Task prompt
Every entry gets copied exactly. No images go into the copy.
(Record extracts Opens)
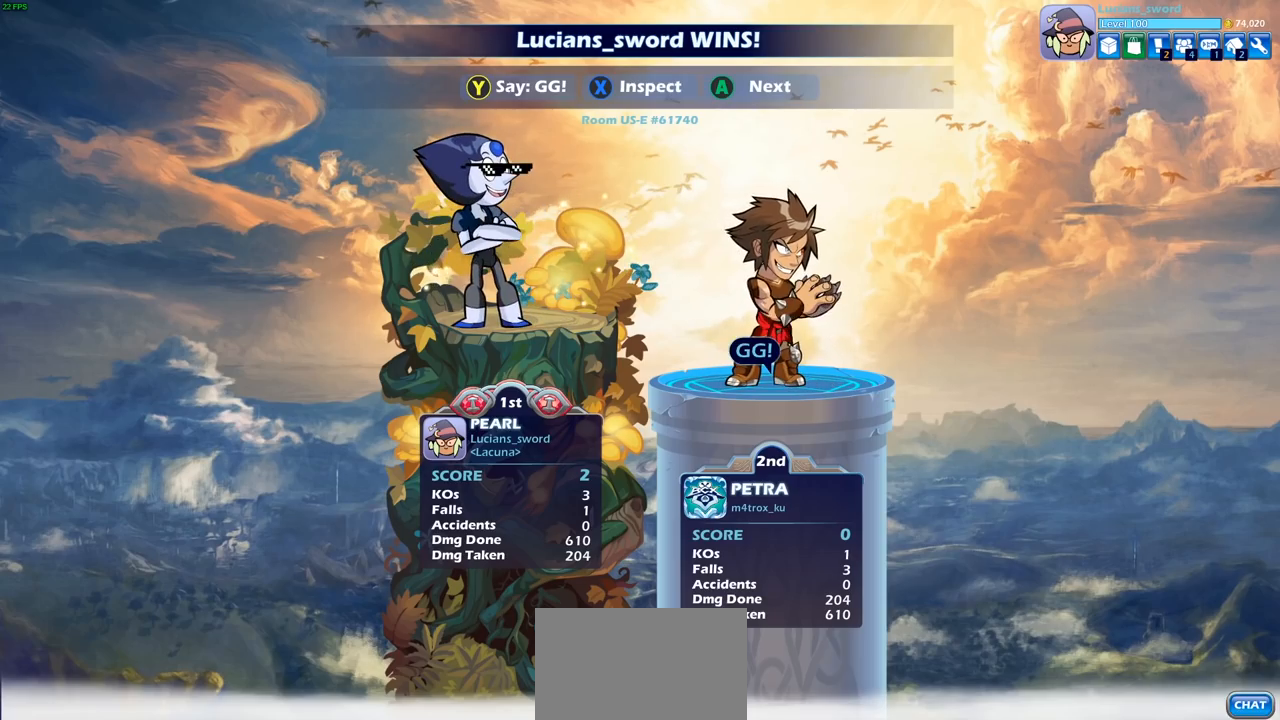
{"buttons": ["TRIANGLE"], "left_stick": "center", "right_stick": "center", "events": [[100, "TRIANGLE", "up"], [233, "TRIANGLE", "down"], [317, "TRIANGLE", "up"], [483, "TRIANGLE", "down"]]}
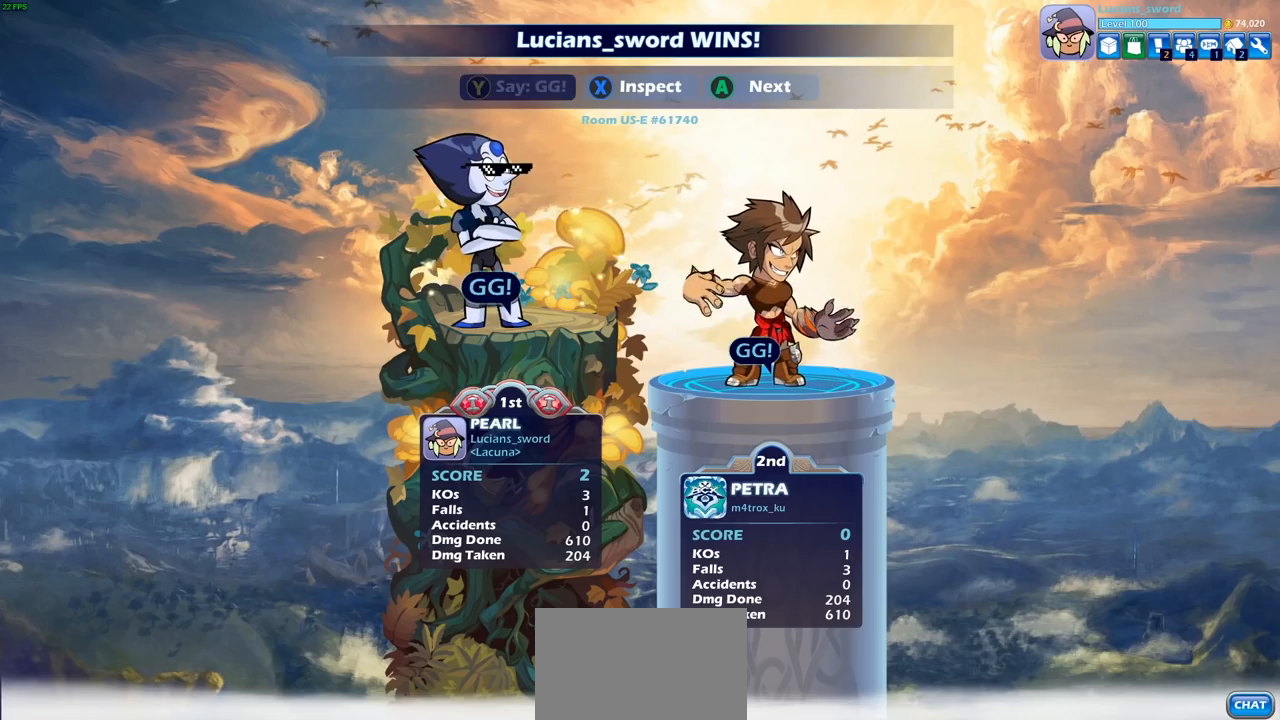
{"buttons": [], "left_stick": "center", "right_stick": "center", "events": [[50, "TRIANGLE", "up"]]}
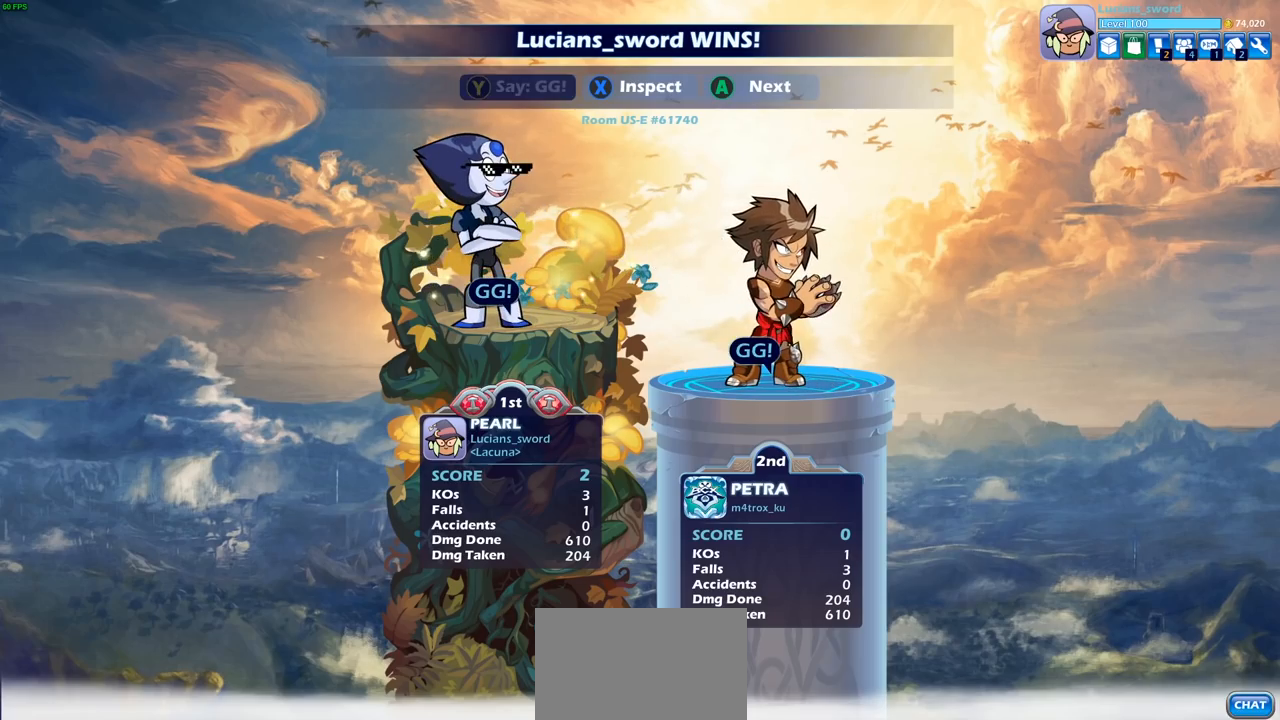
{"buttons": [], "left_stick": "center", "right_stick": "center", "events": [[217, "CROSS", "down"], [333, "CROSS", "up"]]}
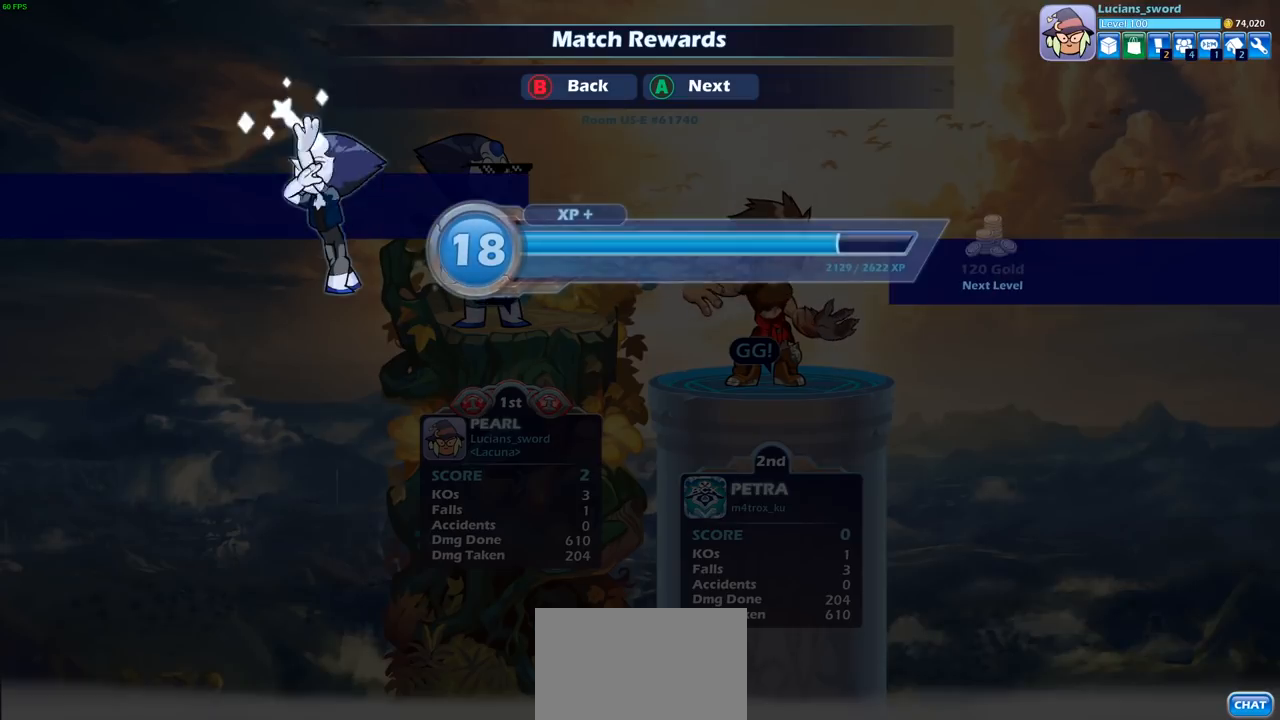
{"buttons": [], "left_stick": "center", "right_stick": "center", "events": [[233, "CROSS", "down"], [317, "CROSS", "up"]]}
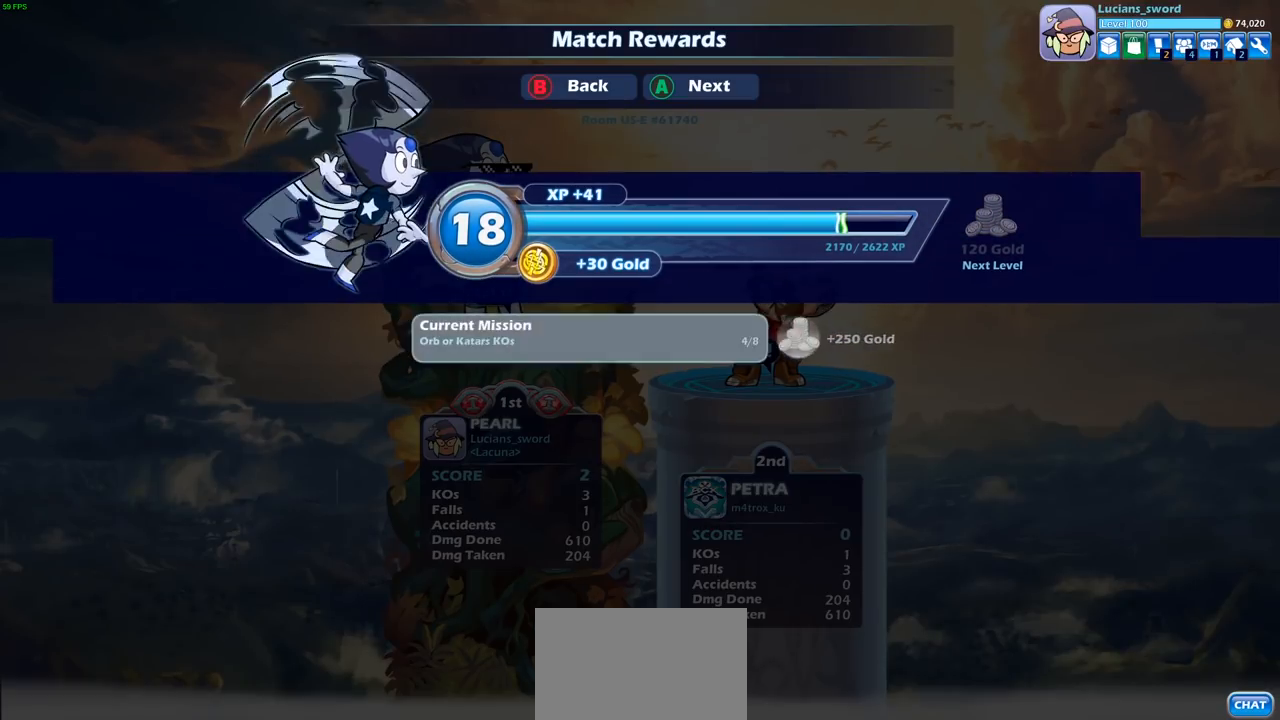
{"buttons": [], "left_stick": "center", "right_stick": "center", "events": [[150, "CROSS", "down"], [200, "CROSS", "up"]]}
(Record extracts Closes)
Output of the task
{"buttons": ["TRIANGLE"], "left_stick": "center", "right_stick": "center", "events": [[100, "TRIANGLE", "up"], [233, "TRIANGLE", "down"], [317, "TRIANGLE", "up"], [483, "TRIANGLE", "down"]]}
{"buttons": [], "left_stick": "center", "right_stick": "center", "events": [[50, "TRIANGLE", "up"]]}
{"buttons": [], "left_stick": "center", "right_stick": "center", "events": [[217, "CROSS", "down"], [333, "CROSS", "up"]]}
{"buttons": [], "left_stick": "center", "right_stick": "center", "events": [[233, "CROSS", "down"], [317, "CROSS", "up"]]}
{"buttons": [], "left_stick": "center", "right_stick": "center", "events": [[150, "CROSS", "down"], [200, "CROSS", "up"]]}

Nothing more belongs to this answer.